Social care must seize the moment to take centre stage
"The term ‘unprecedented times’ is overused but I can’t think of a better way to describe the current state."
The coronavirus crisis has focused government minds on the care sector. We must make sure we take this opportunity to make lasting changes.
The term ‘unprecedented times’ is overused but I can’t think of a better way to describe the current state. The global impact of this pandemic has been horrific and the death toll beyond comprehension.

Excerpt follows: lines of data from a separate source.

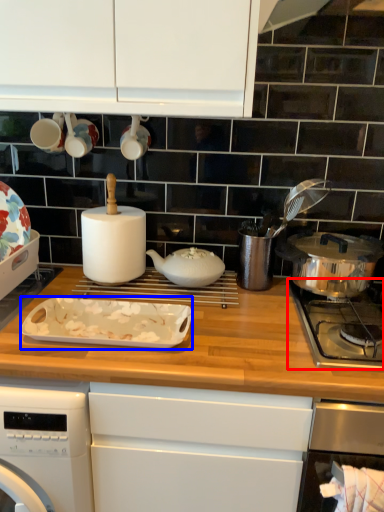
Question: Which object is further to the camera taking this photo, gas stove (highlighted by a red box) or kitchen appliance (highlighted by a blue box)?

Choices:
 (A) gas stove
 (B) kitchen appliance

Answer: (B)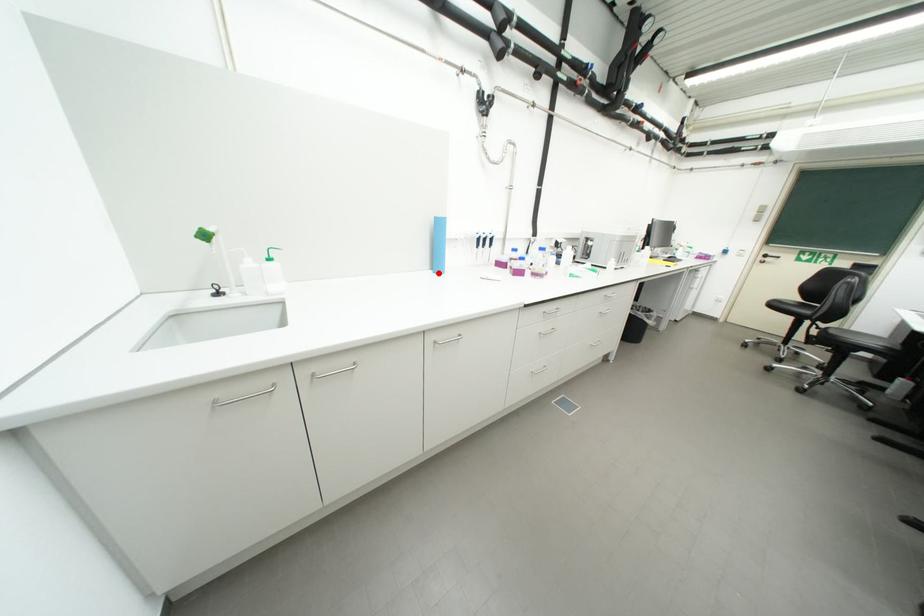
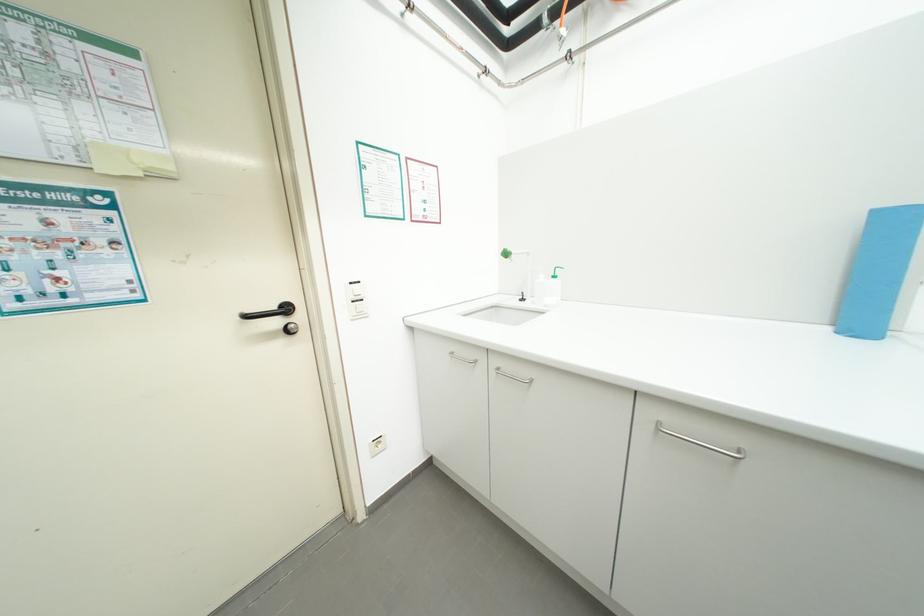
In the second image, find the point that corresponds to the highlighted location in the first image.

(835, 330)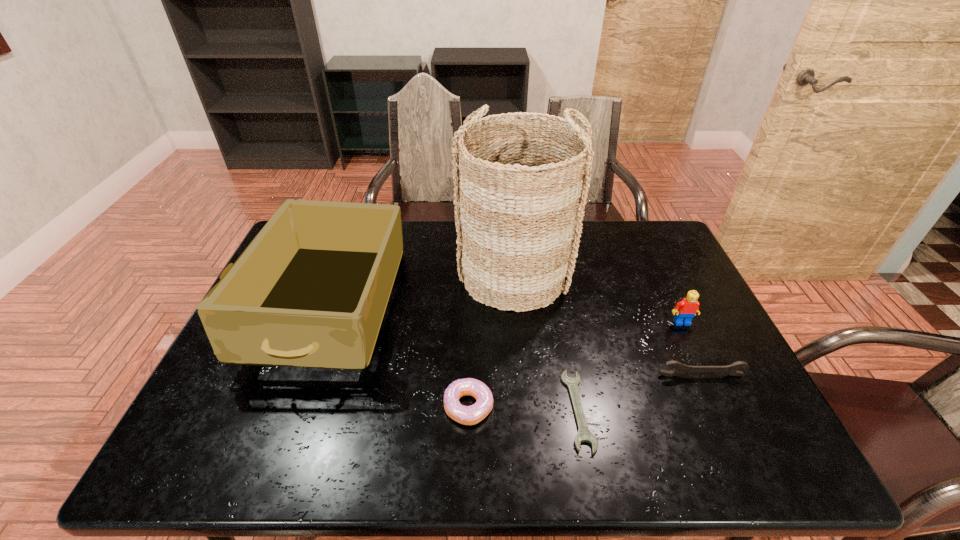
Where is `vacant point located between the left wrench and the right wrench`? This screenshot has height=540, width=960. vacant point located between the left wrench and the right wrench is located at coordinates [639, 393].

This screenshot has width=960, height=540. What are the coordinates of `blank region between the doughnut and the second tallest object` in the screenshot? It's located at (398, 357).

The width and height of the screenshot is (960, 540). I want to click on vacant space that is in between the tallest object and the taller wrench, so click(608, 324).

Locate an element on the screen. The height and width of the screenshot is (540, 960). vacant space in between the taller wrench and the shortest object is located at coordinates (639, 393).

You are a GUI agent. You are given a task and a screenshot of the screen. Output one action in this format:
    pyautogui.click(x=<x>, y=<y>)
    Task: Click on the empty location between the taller wrench and the shortest object
    This screenshot has width=960, height=540.
    Given the screenshot: What is the action you would take?
    pyautogui.click(x=639, y=393)

Locate which object ranks third in proximity to the Lego. Please provide its 2D coordinates. Your answer should be formatted as a tuple, i.e. [(x, y)], where the tuple contains the x and y coordinates of a point satisfying the conditions above.

[(584, 435)]

Locate an element on the screen. the fourth closest object relative to the shorter wrench is located at coordinates (686, 309).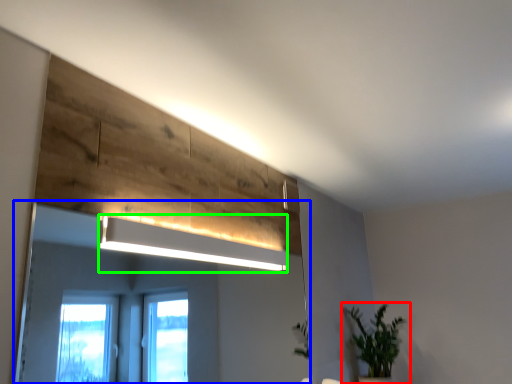
Question: Which is nearer to the houseplant (highlighted by a red box)? mirror (highlighted by a blue box) or lamp (highlighted by a green box).

Choices:
 (A) mirror
 (B) lamp

Answer: (B)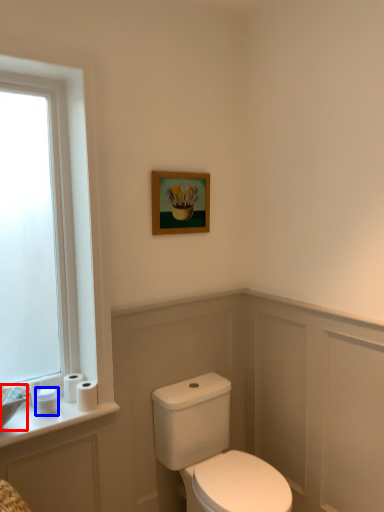
Question: Which point is closer to the camera, sink (highlighted by a red box) or toilet paper (highlighted by a blue box)?

Choices:
 (A) sink
 (B) toilet paper

Answer: (A)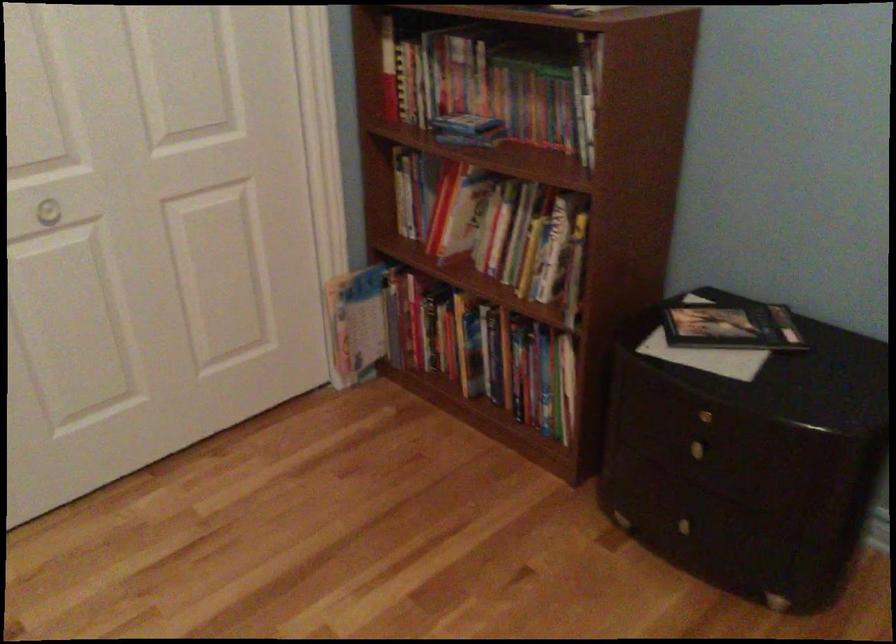
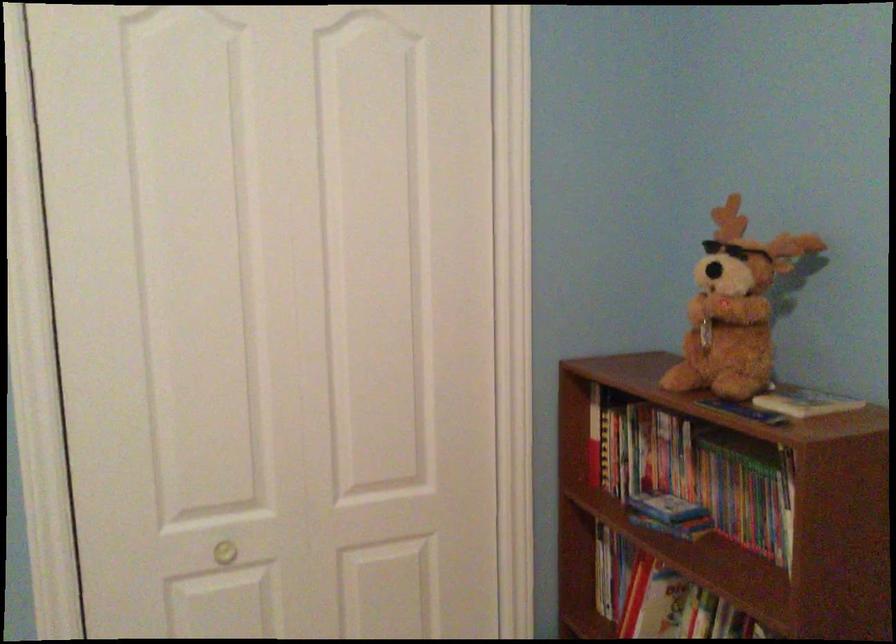
The images are taken continuously from a first-person perspective. In which direction is your viewpoint rotating?

The camera rotated toward left-up.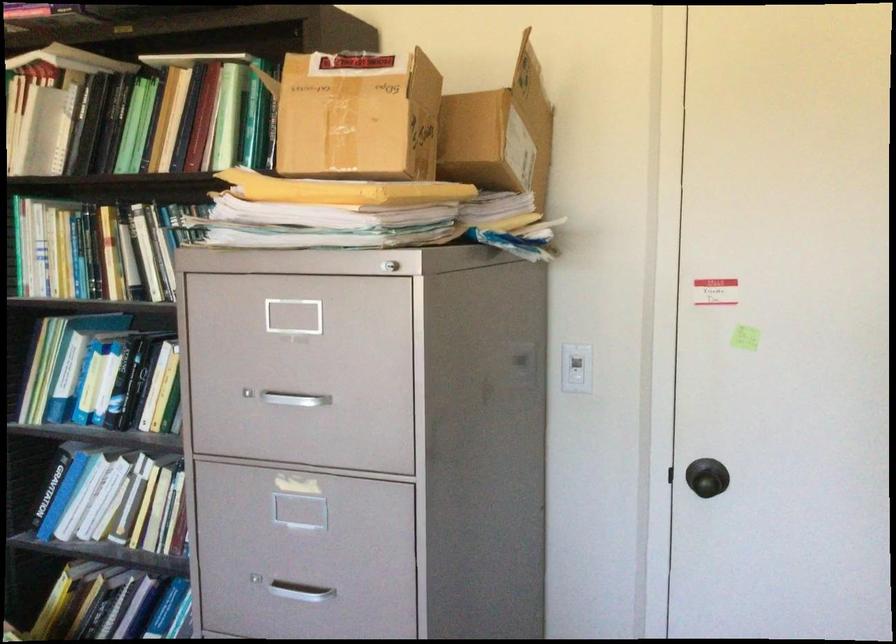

A quarter of the workforce has been furloughed, Universal Credit new claims have hit the 2 million mark and we are in the middle of the biggest recession ever to hit our shores. Both the OBR and Bank of England suggest the economy will drop by around a third in this quarter and by as much as 15% for the whole year. By all accounts, predictions of a v-shaped recovery are probably optimistic.
As always, the greatest casualties are those in the communities housing associations work with.
At this stage, you can be forgiven for thinking this is yet another gloomy piece about the dire impact of the pandemic. Not so. So many positive stories have come out over the last few weeks and we need to capture these. For a start, we have seen significant supply side interventions to save jobs and livelihoods. Such eye-watering stimulus packages are unknown in modern times. We have seen the virtual ending of rough sleeping from our streets. We have seen a significant reduction in traffic with a positive impact on our environment. We have seen the mass mobilization of people adjusting to home working with no apparent loss of productivity. Crucially, we have seen the much-needed appreciation of essential front line workers in our society.
The approach to the social care market is a very good case in point. This has been the poor relation for too long, characterized by under-funding, lack of strategic planning and absence of an integrated approach with other services. More recently, we have seen a total lack of coordinated approach to issues such as testing and PPE.
However, things are changing. It is unfortunate that it takes a pandemic to achieve what we have been asking for over several decades, but in the last few weeks there has been a step change.
For a start, we have seen an injection of around £3bn to help local authorities address the challenges posed by Coronavirus, including measures to protect care providers’ cashflow whose viability is threatened by increasing costs. In the context of reducing commissioning fees over many years, this is to be welcomed.
A key ask of the sector has been the integrated approach to local health and care. This has eluded us for far too long. Yet, within a matter of weeks we have seen a coordinated approach on a range of issues, including the safe discharge from the NHS to social care settings.
Local Resilience Forums have been set up with joint collaborative working between agencies on matters such as resource allocation and supply of relevant equipment. There are efforts to bring together the NHS, armed forces and others to scale up the supply chain and improve speed and reliability in the delivery of essential items.
Some local authorities are setting up ‘provider hubs’ in their areas. These aim to provide professional advice and support to all care providers in their fight against Covid-19. Crucially, the hub is a collecting point for key information and data in relation to care providers and care users.
In a sector that has faced long term people shortages, there is a significant increase in the number of volunteers to the health and care sectors. 750,000 people have put themselves forward to play a vital role in saving and protecting lives. The government has set ambitions to attract 20,000 people into social care in the next three months, with involvement from ‘Skills for Care’ to make it easier for employers to access online induction training for staff.
After the current crisis has abated, publication of the Social Care Green Paper must be a key priority for this government. Failure to capitalize on the progress made so far would be a wasted opportunity.
Over the last few weeks many mistakes have been made in relation to the care sector, not least in terms of testing and supply of PPE. However, we are beginning to see what is possible when there is a will and strategic focus. In this, as in many other areas, I really hope we do not revert to the ‘old normal’.